Excerpted records:
*** Block opens ***

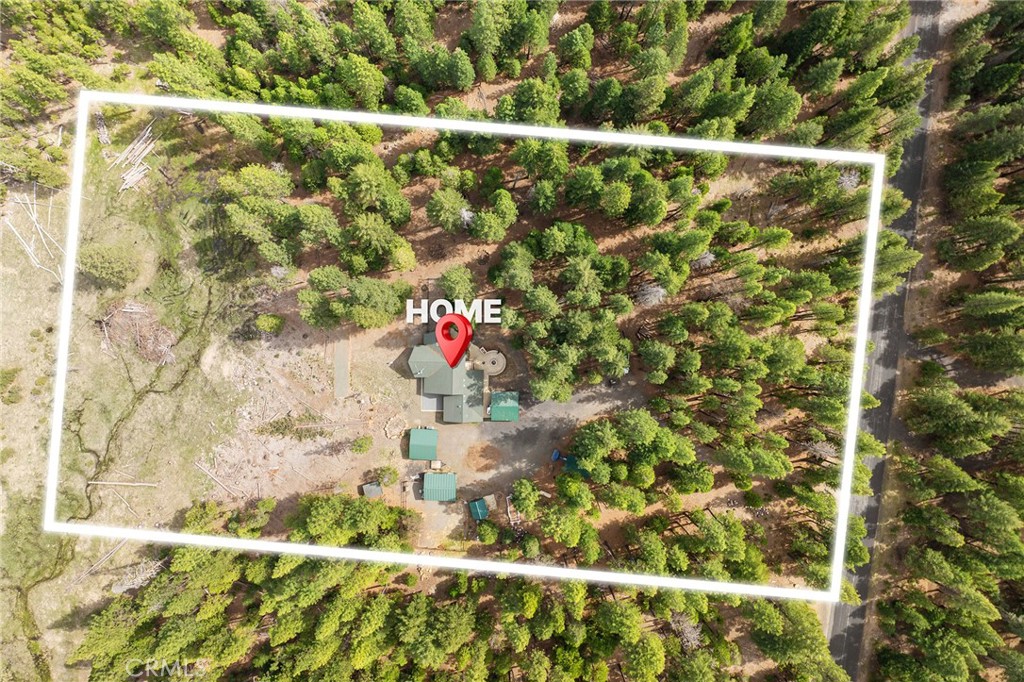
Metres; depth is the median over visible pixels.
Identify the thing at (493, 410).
green shed
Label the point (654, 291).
bare tree
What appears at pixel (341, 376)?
concrete slab
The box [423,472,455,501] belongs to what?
green shed
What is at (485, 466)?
dirt patch
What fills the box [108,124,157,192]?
pile
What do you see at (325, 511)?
tree cluster
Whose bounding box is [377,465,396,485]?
shrub
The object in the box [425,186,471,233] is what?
tree
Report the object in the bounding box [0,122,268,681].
grass field
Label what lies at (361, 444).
shrub
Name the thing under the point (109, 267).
shrub
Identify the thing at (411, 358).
house
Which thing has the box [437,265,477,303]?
tree
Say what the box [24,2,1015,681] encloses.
dirt ground
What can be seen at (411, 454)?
green shed
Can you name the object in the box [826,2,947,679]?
road
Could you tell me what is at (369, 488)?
shed
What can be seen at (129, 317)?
brush pile
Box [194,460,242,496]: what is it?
log
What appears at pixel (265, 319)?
shrub
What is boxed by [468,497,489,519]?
green shed
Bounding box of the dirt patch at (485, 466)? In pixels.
[466,441,500,471]
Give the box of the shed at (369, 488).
[361,482,383,498]
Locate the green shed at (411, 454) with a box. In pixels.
[407,427,437,459]
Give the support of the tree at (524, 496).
on the dirt ground at (435, 265)
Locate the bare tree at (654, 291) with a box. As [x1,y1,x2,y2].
[636,283,666,306]
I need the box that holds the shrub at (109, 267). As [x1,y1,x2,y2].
[77,244,138,287]
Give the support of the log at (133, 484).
on the grass field
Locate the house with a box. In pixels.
[406,335,487,423]
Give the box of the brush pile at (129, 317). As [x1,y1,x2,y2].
[97,301,175,364]
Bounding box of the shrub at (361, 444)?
[350,435,372,453]
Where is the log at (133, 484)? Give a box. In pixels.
[86,479,158,487]
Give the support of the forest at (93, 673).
on the dirt ground at (435, 265)
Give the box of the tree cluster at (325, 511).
[288,492,416,550]
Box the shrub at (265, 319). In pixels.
[255,313,284,333]
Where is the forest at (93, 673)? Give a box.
[65,528,832,681]
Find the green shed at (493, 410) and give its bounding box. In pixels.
[489,390,519,421]
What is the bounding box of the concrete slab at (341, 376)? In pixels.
[333,337,350,398]
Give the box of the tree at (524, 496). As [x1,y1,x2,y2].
[511,477,540,516]

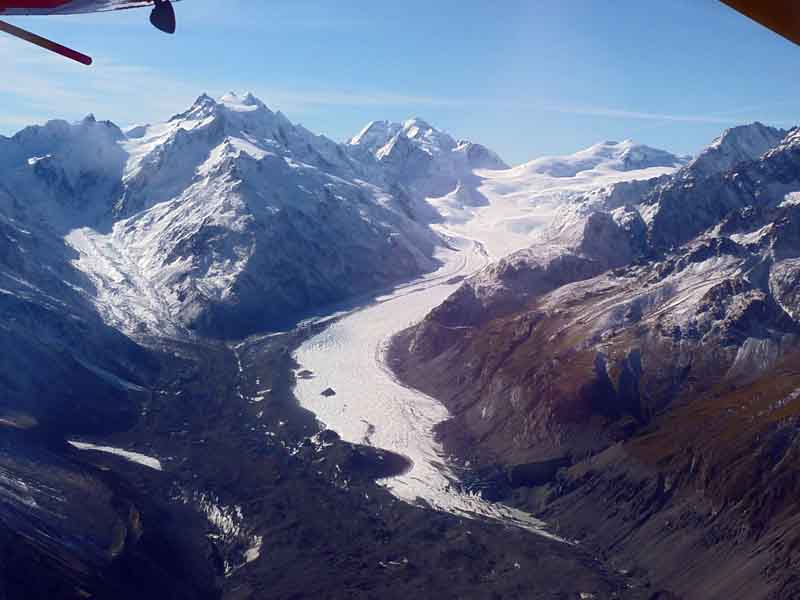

*** Block closes ***

Work to complete: Exact copies of the entries above are needed, with every picture removed.

Exercise output:
Metres; depth is the median over visible pixels.
Identify the thing at (493, 410).
green shed
Label the point (654, 291).
bare tree
What appears at pixel (341, 376)?
concrete slab
The box [423,472,455,501] belongs to what?
green shed
What is at (485, 466)?
dirt patch
What fills the box [108,124,157,192]?
pile
What do you see at (325, 511)?
tree cluster
Whose bounding box is [377,465,396,485]?
shrub
The object in the box [425,186,471,233] is what?
tree
Report the object in the bounding box [0,122,268,681].
grass field
Label what lies at (361, 444).
shrub
Name the thing under the point (109, 267).
shrub
Identify the thing at (411, 358).
house
Which thing has the box [437,265,477,303]?
tree
Say what the box [24,2,1015,681] encloses.
dirt ground
What can be seen at (411, 454)?
green shed
Can you name the object in the box [826,2,947,679]?
road
Could you tell me what is at (369, 488)?
shed
What can be seen at (129, 317)?
brush pile
Box [194,460,242,496]: what is it?
log
What appears at pixel (265, 319)?
shrub
What is boxed by [468,497,489,519]?
green shed
Bounding box of the dirt patch at (485, 466)? In pixels.
[466,441,500,471]
Give the box of the shed at (369, 488).
[361,482,383,498]
Locate the green shed at (411, 454) with a box. In pixels.
[407,427,437,459]
Give the support of the tree at (524, 496).
on the dirt ground at (435, 265)
Locate the bare tree at (654, 291) with a box. As [x1,y1,x2,y2].
[636,283,666,306]
I need the box that holds the shrub at (109, 267). As [x1,y1,x2,y2].
[77,244,138,287]
Give the support of the log at (133, 484).
on the grass field
Locate the house with a box. In pixels.
[406,335,487,423]
Give the box of the brush pile at (129, 317). As [x1,y1,x2,y2].
[97,301,175,364]
Bounding box of the shrub at (361, 444)?
[350,435,372,453]
Where is the log at (133, 484)? Give a box. In pixels.
[86,479,158,487]
Give the support of the forest at (93, 673).
on the dirt ground at (435, 265)
Give the box of the tree cluster at (325, 511).
[288,492,416,550]
Box the shrub at (265, 319). In pixels.
[255,313,284,333]
Where is the forest at (93, 673)? Give a box.
[65,528,832,681]
Find the green shed at (493, 410) and give its bounding box. In pixels.
[489,390,519,421]
What is the bounding box of the concrete slab at (341, 376)? In pixels.
[333,337,350,398]
Give the box of the tree at (524, 496). As [x1,y1,x2,y2].
[511,477,540,516]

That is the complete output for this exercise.